Tier 2 are people you like very much, but for whatever reason (perhaps distance) they are not your daily inner circle.
Tier 3 are people you occasionally have coffee with, but you don’t go too deep.
Then there’s the (dreaded) ACQUAINTANCE RADIUS.
It sounds like this friend served you well at one point in your life as a Tier 1 person, but as times have changed and you’ve both grown and made different decisions, he is self-selecting into a different Tier by being defensive and insensitive to things that are important to you.
It doesn’t mean you need to ghost him or cut him out completely — you don’t need to tell a person when you make a boundary around them — but it does mean that you are under no obligation to give him the same amount of emotional energy now that you did when you were younger and considered yourselves more aligned.
I would honestly just attempt the path of least drama and become less available. If he inquires, you could let him know that you do care about him so much and the place he held in your life, but that it is hurtful and stressful for you to be around someone who doesn’t feel like an ally right now. You could even tell him what an ally looks like to you.
For me, part of being an ally is someone acknowledging their own privilege, using their privilege as a resource for the good of others, listening (without being defensive or making everything about themselves or their guilt), and reaching out to offer softness and support when times get tough. That, to me, feels like a very simple acknowledgment of our shared humanity and that of the people around us who are currently suffering A LOT due to the political haunted house that we are all living in.

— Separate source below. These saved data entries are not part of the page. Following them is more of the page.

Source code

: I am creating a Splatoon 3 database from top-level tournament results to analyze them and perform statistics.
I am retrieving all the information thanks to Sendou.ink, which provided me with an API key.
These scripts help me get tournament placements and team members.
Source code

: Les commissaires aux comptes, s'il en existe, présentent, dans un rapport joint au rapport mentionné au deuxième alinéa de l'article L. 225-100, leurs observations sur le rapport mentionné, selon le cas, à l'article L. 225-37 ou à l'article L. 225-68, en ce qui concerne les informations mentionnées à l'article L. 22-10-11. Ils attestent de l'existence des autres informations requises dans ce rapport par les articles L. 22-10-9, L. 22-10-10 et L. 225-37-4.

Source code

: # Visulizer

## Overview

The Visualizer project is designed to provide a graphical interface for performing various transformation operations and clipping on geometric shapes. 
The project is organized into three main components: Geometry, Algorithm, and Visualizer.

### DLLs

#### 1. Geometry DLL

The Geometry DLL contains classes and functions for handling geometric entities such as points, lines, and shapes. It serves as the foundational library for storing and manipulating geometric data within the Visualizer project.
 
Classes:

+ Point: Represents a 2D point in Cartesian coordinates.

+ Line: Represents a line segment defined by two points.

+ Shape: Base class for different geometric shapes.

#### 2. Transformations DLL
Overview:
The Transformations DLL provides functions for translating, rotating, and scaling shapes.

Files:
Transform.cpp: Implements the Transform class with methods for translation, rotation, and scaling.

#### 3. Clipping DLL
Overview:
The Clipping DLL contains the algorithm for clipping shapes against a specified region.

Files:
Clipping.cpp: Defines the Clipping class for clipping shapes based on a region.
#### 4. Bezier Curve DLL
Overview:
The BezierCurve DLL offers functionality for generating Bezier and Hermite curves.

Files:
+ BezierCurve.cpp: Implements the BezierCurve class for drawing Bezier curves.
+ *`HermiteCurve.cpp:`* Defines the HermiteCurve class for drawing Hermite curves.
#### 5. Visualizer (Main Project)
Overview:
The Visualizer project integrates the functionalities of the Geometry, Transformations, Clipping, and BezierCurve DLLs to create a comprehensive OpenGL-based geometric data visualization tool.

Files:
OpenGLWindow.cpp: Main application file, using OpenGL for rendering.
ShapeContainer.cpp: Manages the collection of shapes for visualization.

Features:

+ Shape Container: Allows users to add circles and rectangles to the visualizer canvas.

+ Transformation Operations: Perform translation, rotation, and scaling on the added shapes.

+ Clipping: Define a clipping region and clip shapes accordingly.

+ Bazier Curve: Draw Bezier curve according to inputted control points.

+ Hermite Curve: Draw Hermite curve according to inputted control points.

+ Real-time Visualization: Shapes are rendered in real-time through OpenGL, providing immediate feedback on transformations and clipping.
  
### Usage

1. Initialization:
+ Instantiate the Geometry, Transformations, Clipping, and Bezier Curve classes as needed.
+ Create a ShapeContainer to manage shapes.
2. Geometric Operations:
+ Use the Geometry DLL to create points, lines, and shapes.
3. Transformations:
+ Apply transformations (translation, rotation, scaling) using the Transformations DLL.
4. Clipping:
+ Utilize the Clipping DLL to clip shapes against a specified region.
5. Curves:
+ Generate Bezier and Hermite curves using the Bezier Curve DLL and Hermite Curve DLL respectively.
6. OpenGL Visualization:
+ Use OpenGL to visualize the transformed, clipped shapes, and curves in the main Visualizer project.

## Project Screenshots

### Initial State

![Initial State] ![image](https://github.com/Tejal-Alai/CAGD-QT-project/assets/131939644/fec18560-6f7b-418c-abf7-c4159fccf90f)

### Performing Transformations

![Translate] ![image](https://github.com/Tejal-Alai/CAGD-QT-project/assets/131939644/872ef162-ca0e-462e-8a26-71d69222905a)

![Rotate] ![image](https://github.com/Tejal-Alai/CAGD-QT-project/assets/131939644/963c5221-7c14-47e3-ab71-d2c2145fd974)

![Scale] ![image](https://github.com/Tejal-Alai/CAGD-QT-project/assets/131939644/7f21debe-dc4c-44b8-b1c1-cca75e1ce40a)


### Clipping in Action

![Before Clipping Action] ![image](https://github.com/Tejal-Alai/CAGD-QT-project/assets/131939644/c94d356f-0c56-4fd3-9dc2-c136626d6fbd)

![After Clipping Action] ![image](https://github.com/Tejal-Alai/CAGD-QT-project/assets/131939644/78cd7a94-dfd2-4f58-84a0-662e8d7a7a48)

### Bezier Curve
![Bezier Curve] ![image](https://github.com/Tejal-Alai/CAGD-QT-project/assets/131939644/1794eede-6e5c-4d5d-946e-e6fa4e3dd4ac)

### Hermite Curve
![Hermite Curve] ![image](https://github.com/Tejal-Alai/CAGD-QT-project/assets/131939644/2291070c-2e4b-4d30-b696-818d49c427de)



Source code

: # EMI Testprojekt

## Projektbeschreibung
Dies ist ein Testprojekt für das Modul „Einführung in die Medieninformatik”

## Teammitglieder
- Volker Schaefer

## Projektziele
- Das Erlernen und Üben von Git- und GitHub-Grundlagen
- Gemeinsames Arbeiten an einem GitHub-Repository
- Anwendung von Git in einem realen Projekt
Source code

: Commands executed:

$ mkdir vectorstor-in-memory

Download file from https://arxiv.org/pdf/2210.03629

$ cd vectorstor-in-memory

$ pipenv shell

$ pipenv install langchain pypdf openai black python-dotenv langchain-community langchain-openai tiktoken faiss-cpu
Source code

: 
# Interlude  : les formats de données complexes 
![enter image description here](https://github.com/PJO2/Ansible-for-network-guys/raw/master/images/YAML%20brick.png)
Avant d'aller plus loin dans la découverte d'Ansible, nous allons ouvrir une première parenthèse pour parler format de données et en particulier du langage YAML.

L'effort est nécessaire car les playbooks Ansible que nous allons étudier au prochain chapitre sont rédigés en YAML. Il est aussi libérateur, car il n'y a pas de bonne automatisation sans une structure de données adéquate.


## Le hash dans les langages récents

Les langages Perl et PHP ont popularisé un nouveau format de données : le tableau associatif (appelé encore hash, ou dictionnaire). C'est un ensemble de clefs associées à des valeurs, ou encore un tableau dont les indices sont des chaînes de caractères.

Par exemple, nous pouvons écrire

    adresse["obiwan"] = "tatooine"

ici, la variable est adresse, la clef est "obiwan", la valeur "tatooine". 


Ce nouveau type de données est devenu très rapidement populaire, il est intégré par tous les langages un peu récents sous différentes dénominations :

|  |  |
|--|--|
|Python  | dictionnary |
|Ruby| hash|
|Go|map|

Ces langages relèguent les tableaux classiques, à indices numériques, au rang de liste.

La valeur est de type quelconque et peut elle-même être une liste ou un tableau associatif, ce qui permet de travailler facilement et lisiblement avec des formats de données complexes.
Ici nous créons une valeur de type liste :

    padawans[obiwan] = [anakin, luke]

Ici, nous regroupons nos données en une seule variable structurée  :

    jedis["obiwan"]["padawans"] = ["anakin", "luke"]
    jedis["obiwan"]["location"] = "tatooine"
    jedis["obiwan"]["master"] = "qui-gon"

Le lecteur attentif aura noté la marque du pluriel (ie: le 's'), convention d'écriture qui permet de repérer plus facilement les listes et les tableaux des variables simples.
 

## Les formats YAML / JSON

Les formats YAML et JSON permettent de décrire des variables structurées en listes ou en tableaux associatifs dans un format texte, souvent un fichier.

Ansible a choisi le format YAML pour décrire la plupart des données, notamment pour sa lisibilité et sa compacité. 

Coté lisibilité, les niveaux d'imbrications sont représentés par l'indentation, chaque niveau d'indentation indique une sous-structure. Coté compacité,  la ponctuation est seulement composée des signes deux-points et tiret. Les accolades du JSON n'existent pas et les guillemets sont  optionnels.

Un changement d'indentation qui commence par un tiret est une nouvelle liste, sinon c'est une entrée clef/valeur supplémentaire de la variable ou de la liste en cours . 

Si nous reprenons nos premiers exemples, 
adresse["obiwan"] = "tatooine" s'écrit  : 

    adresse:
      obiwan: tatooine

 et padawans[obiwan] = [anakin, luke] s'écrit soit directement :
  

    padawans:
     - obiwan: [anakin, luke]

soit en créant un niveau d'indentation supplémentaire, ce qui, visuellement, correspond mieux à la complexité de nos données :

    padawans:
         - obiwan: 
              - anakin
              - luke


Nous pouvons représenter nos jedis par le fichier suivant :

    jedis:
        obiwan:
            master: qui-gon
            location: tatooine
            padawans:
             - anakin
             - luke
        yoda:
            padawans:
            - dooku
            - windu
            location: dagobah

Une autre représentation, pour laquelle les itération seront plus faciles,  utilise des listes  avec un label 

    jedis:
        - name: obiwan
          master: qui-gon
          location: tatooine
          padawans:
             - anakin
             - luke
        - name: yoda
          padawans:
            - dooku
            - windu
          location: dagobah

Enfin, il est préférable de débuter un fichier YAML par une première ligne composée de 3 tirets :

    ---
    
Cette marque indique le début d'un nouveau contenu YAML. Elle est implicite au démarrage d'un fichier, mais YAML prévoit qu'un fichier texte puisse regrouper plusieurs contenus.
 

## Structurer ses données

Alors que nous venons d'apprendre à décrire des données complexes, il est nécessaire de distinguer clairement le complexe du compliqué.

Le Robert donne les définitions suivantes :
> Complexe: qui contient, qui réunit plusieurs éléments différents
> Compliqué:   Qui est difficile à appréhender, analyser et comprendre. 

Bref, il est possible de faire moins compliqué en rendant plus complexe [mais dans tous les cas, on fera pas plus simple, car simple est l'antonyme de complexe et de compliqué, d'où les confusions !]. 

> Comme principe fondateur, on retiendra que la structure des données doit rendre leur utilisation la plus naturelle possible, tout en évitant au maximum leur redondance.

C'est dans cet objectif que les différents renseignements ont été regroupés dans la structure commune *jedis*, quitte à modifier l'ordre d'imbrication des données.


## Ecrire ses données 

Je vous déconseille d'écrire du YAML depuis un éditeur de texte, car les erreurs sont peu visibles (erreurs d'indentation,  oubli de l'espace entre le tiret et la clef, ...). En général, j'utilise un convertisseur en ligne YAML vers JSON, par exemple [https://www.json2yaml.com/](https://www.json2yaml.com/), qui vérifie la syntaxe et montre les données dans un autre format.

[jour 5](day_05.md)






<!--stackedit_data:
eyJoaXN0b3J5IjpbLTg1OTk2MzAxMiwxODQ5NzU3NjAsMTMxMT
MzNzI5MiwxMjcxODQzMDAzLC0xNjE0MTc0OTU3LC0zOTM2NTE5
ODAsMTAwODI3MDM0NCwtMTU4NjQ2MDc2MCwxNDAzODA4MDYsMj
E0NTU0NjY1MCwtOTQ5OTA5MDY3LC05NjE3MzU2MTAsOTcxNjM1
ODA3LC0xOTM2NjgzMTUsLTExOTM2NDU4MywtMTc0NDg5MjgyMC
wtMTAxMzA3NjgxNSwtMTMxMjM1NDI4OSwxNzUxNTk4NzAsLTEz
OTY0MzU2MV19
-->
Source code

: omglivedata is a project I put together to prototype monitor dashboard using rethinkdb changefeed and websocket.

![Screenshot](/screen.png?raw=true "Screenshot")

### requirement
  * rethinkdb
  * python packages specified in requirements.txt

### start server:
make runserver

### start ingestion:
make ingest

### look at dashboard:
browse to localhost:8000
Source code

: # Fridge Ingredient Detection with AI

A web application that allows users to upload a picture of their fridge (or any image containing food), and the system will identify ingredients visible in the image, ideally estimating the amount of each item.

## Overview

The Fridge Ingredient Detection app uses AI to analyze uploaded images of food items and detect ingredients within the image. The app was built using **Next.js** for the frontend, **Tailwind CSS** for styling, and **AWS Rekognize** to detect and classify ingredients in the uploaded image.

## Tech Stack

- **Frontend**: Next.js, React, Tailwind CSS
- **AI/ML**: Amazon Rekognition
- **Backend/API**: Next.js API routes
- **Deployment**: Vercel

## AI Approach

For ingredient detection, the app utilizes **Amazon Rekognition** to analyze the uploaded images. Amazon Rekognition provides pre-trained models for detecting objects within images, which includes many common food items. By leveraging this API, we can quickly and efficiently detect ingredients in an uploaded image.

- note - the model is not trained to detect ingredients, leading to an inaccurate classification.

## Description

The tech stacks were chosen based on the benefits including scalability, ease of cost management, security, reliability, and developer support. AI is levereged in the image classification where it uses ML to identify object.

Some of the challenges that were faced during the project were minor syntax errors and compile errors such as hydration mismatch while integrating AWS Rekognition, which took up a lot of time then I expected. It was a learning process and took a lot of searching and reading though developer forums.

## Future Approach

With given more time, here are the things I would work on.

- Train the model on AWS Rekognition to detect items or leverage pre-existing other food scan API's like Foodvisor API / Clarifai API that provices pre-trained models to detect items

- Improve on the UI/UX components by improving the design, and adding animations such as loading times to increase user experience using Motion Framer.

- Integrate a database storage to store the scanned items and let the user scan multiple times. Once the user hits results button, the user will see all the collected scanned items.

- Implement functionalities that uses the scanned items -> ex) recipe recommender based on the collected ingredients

If he takes that to heart and attempts to show up for you in a way that feels meaningful, wonderful!
But if not, to put it in Shark Tank terms: I don’t have the bandwidth to do self-defense maneuvers and political needling regarding the civil liberties of people I love when I’m supposed to be having recreation and relaxation. For this reason, I’m out.
I do believe that the people you surround yourself with shape your reality. Your time on Earth is limited. Choose situations that nourish you. Does hanging out with this person feel like vitamins? If this friendship cannot offer you sustenance and solidarity right now, kick him to the Tier.